En Reino Unido, pasé de querer quedarme allí a explicar a la gente que lo que deseaba, en realidad, era poder abrazar a mi abuela más a menudo. La estupefacción se transparentaba en sus caras, mientras mi deseo de regresar a Andalucía se volvía cada vez más sólido.
Una corrala de Julia Amigo
He escrito esta historia mil veces, de tropecientas maneras. Con palabras, llantos y fotos. En mi idioma –ese que me atraviesa el cuerpo y que está anclado en la esencia misma de lo que soy– y en idiomas que siempre me serán ajenos –sobre todo el inglés–. Esta historia no tiene principio ni final, tampoco presenta un desenlace a ningún nudo. No tiene centros, tan solo periferias inabarcables. El caso es que esta es mi historia, pero por el camino aprendí que es de las muchas otras. Con sus matices, nuestras historias conforman un relato desencantado: el de la huida a marchas forzadas y la llegada a lugares que, en un inicio, nos son ajenos.
Érase una vez, en una universidad europea…
Al principio, en Inglaterra, me maravillé por el interés de la gente ante mi investigación. En la universidad en la que estuve de estancia de doctorado eran tan importantes el bar como el aula y las pintas de cerveza como los cafés. Al principio, recuerdo, el interés de la gente hacia mi trabajo académico me halagaba. De pronto, me encontré dentro de un espacio que acogía mis intereses y que me devolvía un interés genuino hacia aquello que yo llevaba tres años investigando.
Durante las primeras semanas, busqué becas y puestos de trabajo para quedarme en Reino Unido. Estar inmersa en un ambiente que valoraba mi investigación y que abiertamente me proponía salidas y futuros posibles, para qué engañarnos, me gustó. En mi universidad originaria, siendo una doctoranda sin beca, en muchas ocasiones me he encontrado sola, o con pocos espacios donde poder compartir lo que estoy investigando. Así que aquellas conversaciones de bar me deslumbraron. Pronto, la gente también empezó a discutir lo económico: los sueldos en Reino Unido eran mucho mejores que en España; aquello también propició que me plantease quedarme.

** TUS TAREAS **
1. En el relato sobre la estancia en Reino Unido, ¿qué era tan importante como el aula en la universidad de la estancia de doctorado?
2. Reproduce al pie de la letra el tramo del relato sobre la estancia en Reino Unido que va desde "Una corrala de" hasta "nos son ajenos.".
3. Prosigue el relato sobre la estancia en Reino Unido a partir del punto en que termina.

** INFORMACIÓN PROPORCIONADA **
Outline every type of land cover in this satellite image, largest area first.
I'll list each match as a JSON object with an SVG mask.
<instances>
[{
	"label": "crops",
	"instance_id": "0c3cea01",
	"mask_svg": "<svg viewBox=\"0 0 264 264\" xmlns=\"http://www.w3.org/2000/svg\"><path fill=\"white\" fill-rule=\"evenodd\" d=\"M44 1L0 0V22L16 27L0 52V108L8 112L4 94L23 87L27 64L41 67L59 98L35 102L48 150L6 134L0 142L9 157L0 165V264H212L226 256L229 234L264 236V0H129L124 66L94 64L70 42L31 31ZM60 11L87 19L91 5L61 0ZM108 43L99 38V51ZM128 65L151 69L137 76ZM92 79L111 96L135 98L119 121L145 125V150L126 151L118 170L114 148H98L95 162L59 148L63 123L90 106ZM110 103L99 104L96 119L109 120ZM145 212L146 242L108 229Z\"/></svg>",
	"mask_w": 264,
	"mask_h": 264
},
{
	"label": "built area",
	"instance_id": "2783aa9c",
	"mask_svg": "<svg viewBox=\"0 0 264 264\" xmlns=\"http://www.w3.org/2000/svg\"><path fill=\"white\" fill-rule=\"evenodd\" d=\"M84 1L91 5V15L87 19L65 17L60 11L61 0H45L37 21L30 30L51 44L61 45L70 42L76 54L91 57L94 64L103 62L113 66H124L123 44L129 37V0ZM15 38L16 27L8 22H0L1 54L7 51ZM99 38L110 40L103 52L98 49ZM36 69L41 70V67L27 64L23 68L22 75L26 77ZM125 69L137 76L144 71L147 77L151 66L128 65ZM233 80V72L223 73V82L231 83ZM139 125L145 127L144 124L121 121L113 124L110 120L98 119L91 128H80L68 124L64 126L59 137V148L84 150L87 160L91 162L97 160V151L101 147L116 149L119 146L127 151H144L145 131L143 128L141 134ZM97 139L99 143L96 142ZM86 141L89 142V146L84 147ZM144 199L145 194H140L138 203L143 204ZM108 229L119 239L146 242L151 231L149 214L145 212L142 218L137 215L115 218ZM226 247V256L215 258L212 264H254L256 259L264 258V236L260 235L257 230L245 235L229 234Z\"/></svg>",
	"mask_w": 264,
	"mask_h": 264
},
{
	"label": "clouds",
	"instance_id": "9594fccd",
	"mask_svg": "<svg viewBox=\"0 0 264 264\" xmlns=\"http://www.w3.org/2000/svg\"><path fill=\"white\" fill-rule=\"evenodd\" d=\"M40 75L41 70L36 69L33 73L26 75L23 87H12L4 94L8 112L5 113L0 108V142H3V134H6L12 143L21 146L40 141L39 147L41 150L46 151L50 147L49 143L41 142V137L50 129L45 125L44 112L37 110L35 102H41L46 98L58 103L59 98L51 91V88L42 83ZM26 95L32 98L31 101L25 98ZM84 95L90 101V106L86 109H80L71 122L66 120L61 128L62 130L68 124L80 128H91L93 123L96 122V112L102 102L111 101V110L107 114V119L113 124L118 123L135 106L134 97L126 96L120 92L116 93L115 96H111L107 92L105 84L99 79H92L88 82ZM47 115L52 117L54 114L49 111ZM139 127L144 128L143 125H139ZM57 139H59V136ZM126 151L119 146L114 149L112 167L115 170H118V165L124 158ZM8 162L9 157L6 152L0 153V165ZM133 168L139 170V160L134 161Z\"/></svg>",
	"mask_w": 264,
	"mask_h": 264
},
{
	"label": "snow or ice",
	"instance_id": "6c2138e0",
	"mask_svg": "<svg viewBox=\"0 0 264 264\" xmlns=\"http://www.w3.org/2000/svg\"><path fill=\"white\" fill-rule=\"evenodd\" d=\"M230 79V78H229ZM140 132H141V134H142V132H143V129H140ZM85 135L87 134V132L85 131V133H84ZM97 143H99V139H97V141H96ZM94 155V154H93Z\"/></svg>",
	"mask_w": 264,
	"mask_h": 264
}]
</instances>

** EN RESPUESTA **
1. El bar.

2.
Una corrala de Julia Amigo
He escrito esta historia mil veces, de tropecientas maneras. Con palabras, llantos y fotos. En mi idioma –ese que me atraviesa el cuerpo y que está anclado en la esencia misma de lo que soy– y en idiomas que siempre me serán ajenos –sobre todo el inglés–. Esta historia no tiene principio ni final, tampoco presenta un desenlace a ningún nudo. No tiene centros, tan solo periferias inabarcables. El caso es que esta es mi historia, pero por el camino aprendí que es de las muchas otras. Con sus matices, nuestras historias conforman un relato desencantado: el de la huida a marchas forzadas y la llegada a lugares que, en un inicio, nos son ajenos.

3.
No tardé demasiado en aburrirme de aquel ambiente. Generalmente, las conversaciones no avanzaron. Las relaciones se anquilosaron en esas formalidades: la investigación, los proyectos de carrera y el futuro profesional. Empecé a preguntarme dónde quedaba el disfrute, en qué momento nos pondríamos a hablar de la vida.
Tuve que confundirme para aclararme
El que fue mi supervisor allí, un tipo genial y un excelente investigador, me invitó a hacer un pequeño viaje de trabajo. Detrás de esa escapada se asomaba también una posibilidad de crear un proyecto de investigación para el que pedir financiación. Ese proyecto tendría que tratar temas como la identidad galesa, la emigración en la región o la situación de las mujeres, el arte y las tradiciones de la zona. La verdad es que el proyecto me entusiasmaba, ya que versaría sobre la primera tatuadora profesional de Reino Unido.
Sin embargo, un par de días después de la visita a los archivos donde se encontraban los materiales de su vida, me di cuenta de que yo quería hacer algo similar, pero en mi tierra. Una investigación sobre las primeras tatuadoras en España (algo que ya trato en mi tesis, pero ampliado), relacionando su situación con muchos otros aspectos sociales y políticos de los años posteriores a la muerte de Franco.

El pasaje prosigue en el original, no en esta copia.